Alex Goldmark is a senior producer in the newsroom for New Tech City and Transportation Nation.
The New York Police Department issued 736 tickets for speeding over the weekend in what it called a "speed enforcement initiative." It is unclear if this marks a shift in traffic policing policy, or a one-off effort.
The NYPD said "there were 266 summonses issued in Queens, 213 in the Bronx, 113 in Brooklyn, 97 in Manhattan and 47 in Staten Island."
Safety advocates have long criticized the NYPD for not focusing enforcement on the traffic violations most likely to lead to injury and death: speeding and not yielding to pedestrians. The implication is that speeding goes unchecked.
"Transportation Alternatives applauds the NYPD's groundbreaking speeding enforcement initiative," the organization said in an email.

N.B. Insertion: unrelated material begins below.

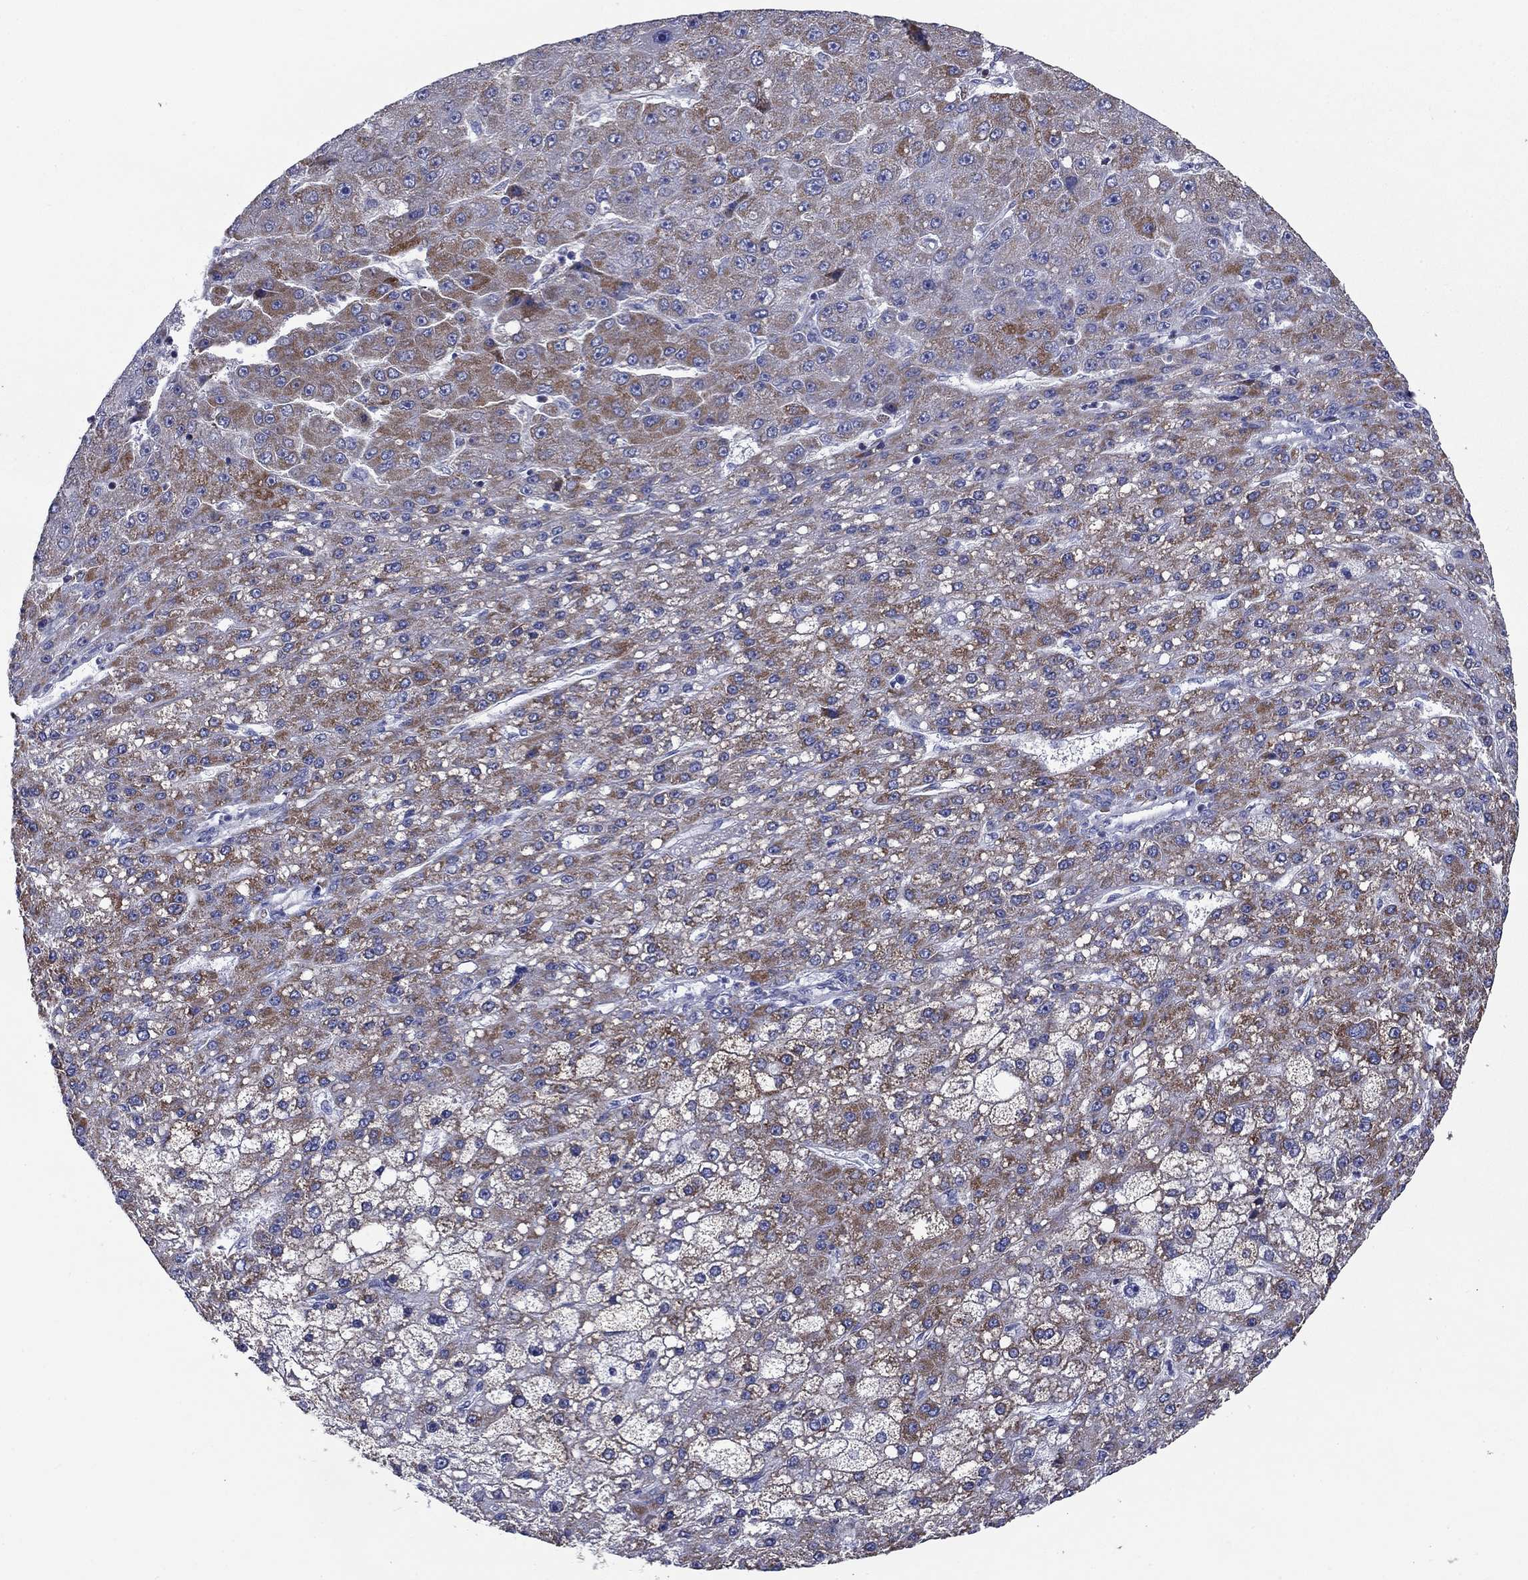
{"staining": {"intensity": "moderate", "quantity": "25%-75%", "location": "cytoplasmic/membranous"}, "tissue": "liver cancer", "cell_type": "Tumor cells", "image_type": "cancer", "snomed": [{"axis": "morphology", "description": "Carcinoma, Hepatocellular, NOS"}, {"axis": "topography", "description": "Liver"}], "caption": "IHC histopathology image of liver cancer stained for a protein (brown), which exhibits medium levels of moderate cytoplasmic/membranous positivity in about 25%-75% of tumor cells.", "gene": "NDUFA4L2", "patient": {"sex": "male", "age": 67}}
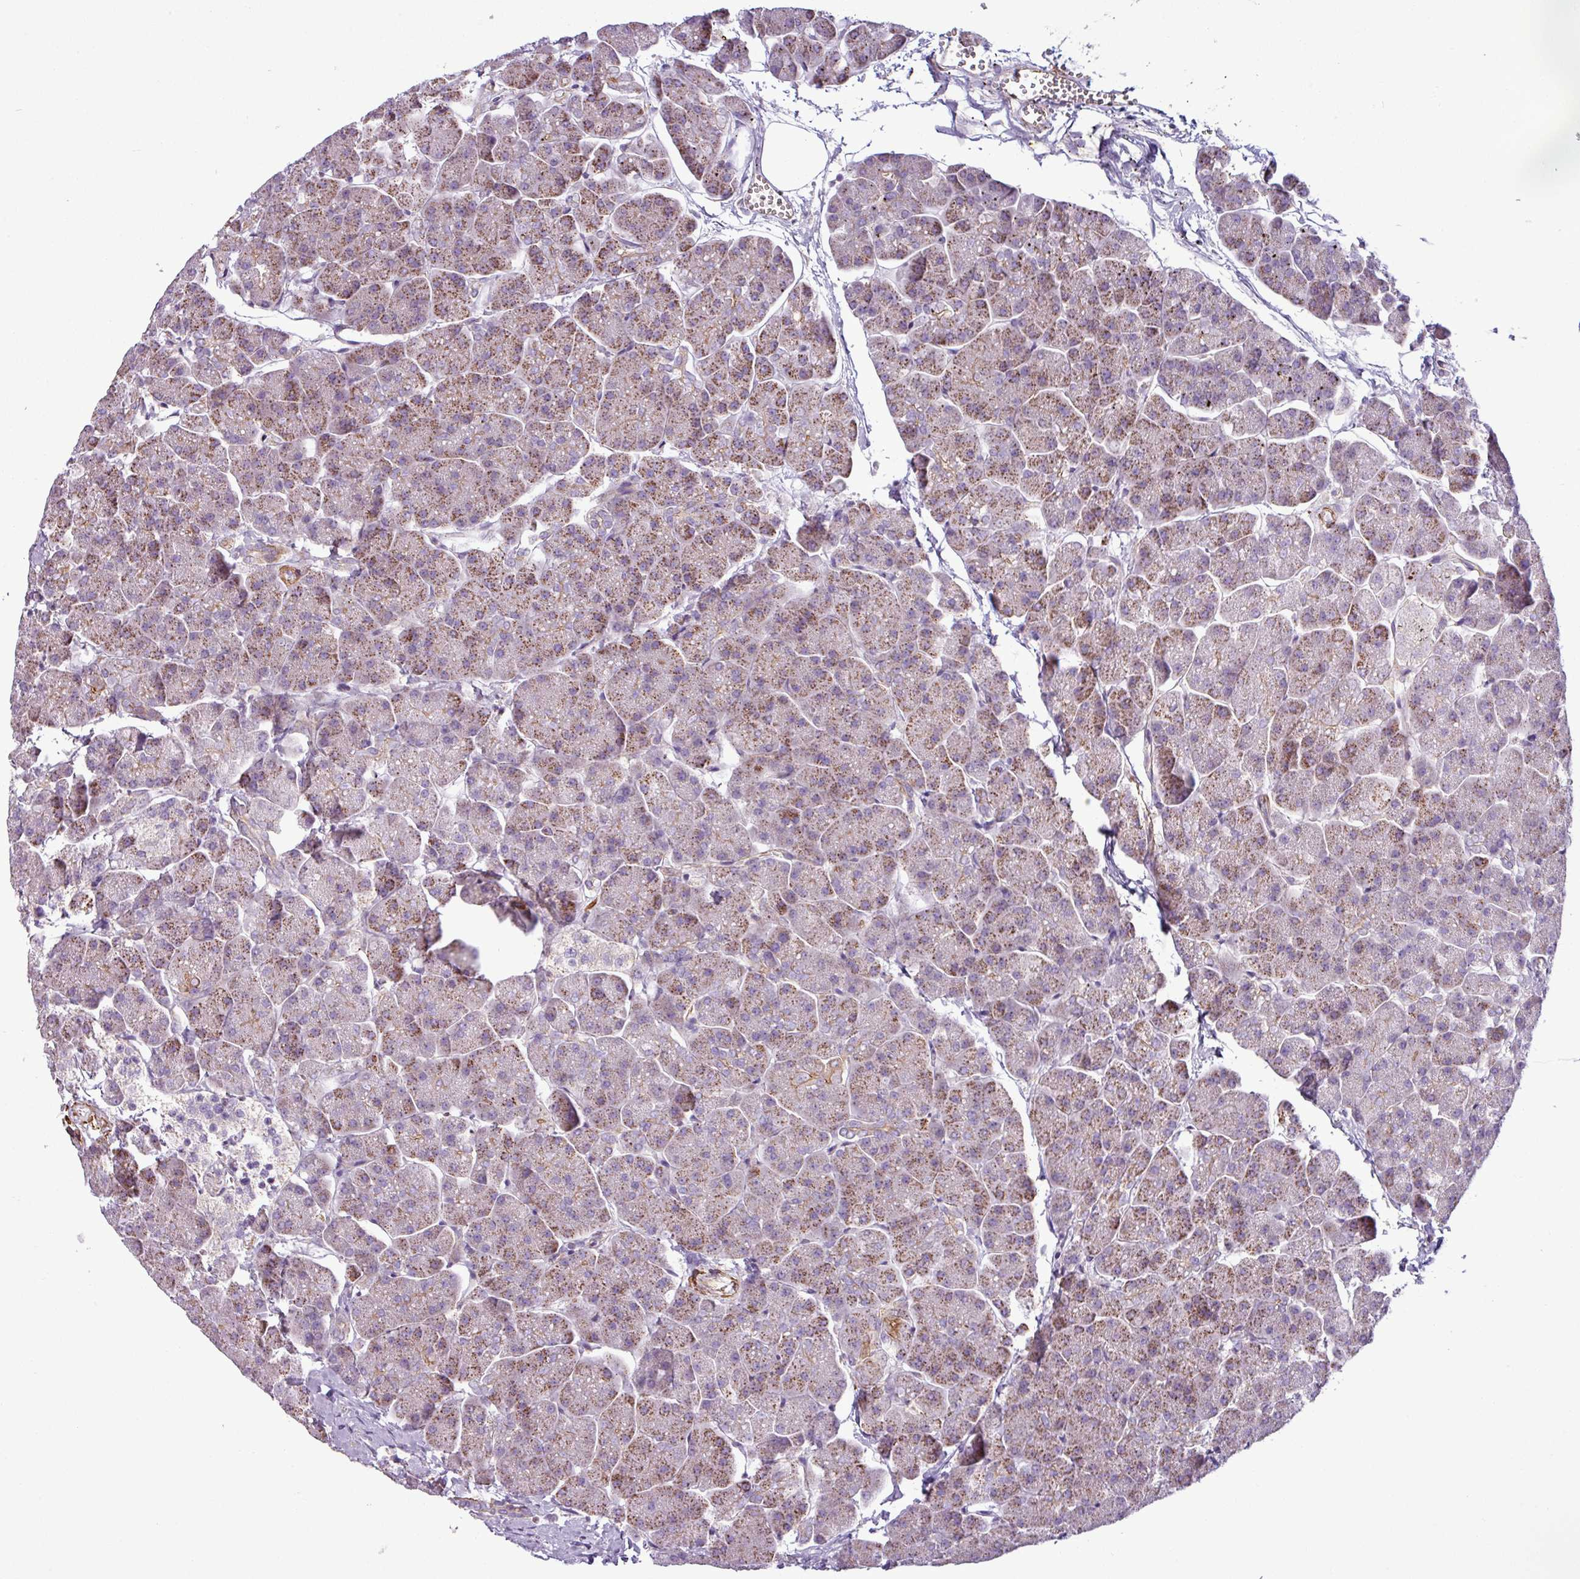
{"staining": {"intensity": "weak", "quantity": ">75%", "location": "cytoplasmic/membranous"}, "tissue": "pancreas", "cell_type": "Exocrine glandular cells", "image_type": "normal", "snomed": [{"axis": "morphology", "description": "Normal tissue, NOS"}, {"axis": "topography", "description": "Pancreas"}, {"axis": "topography", "description": "Peripheral nerve tissue"}], "caption": "This micrograph displays immunohistochemistry staining of normal human pancreas, with low weak cytoplasmic/membranous staining in approximately >75% of exocrine glandular cells.", "gene": "BTN2A2", "patient": {"sex": "male", "age": 54}}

We've asked the NYPD if more of these crackdowns are planned, or if there will be more routine speeding enforcement initiatives. It's also unclear at this point if the tickets were issued on highways, with a 50 mile-per-hour limit, or on local streets where pedestrians are the ones threatened by speeding. The NYPD has quietly shifted toward other policies that safety advocates have been requesting, including beefing up the division that investigates crashes, now renamed the Collision Investigation Squad, formerly the Accident Investigation Squad -- a name, critics say, implied that car crashes are unavoidable.
As we've reported before, speeding is the most deadly traffic violation in New York City, according to DMV data. The NYPD issued more than 71,000 speeding tickets last year. Yet one study found that 88 percent of cars were speeding in Brooklyn.
The oft-cited statistic of safety advocates and city officials alike is that a pedestrian struck by a vehicle going 40 miles-per-hour has an 80 percent chance of dying, while a pedestrian hit by a car traveling at 30 miles-per-hour has a 70 percent of surviving. This is partly why the city speed limit is 30 miles per hour on local streets.
Over the years, NYC streets have become considerably safer, with fatalities down 30 percent over the past decade. But when injuries and crash deaths ticked up last year, speeding was the top culprit.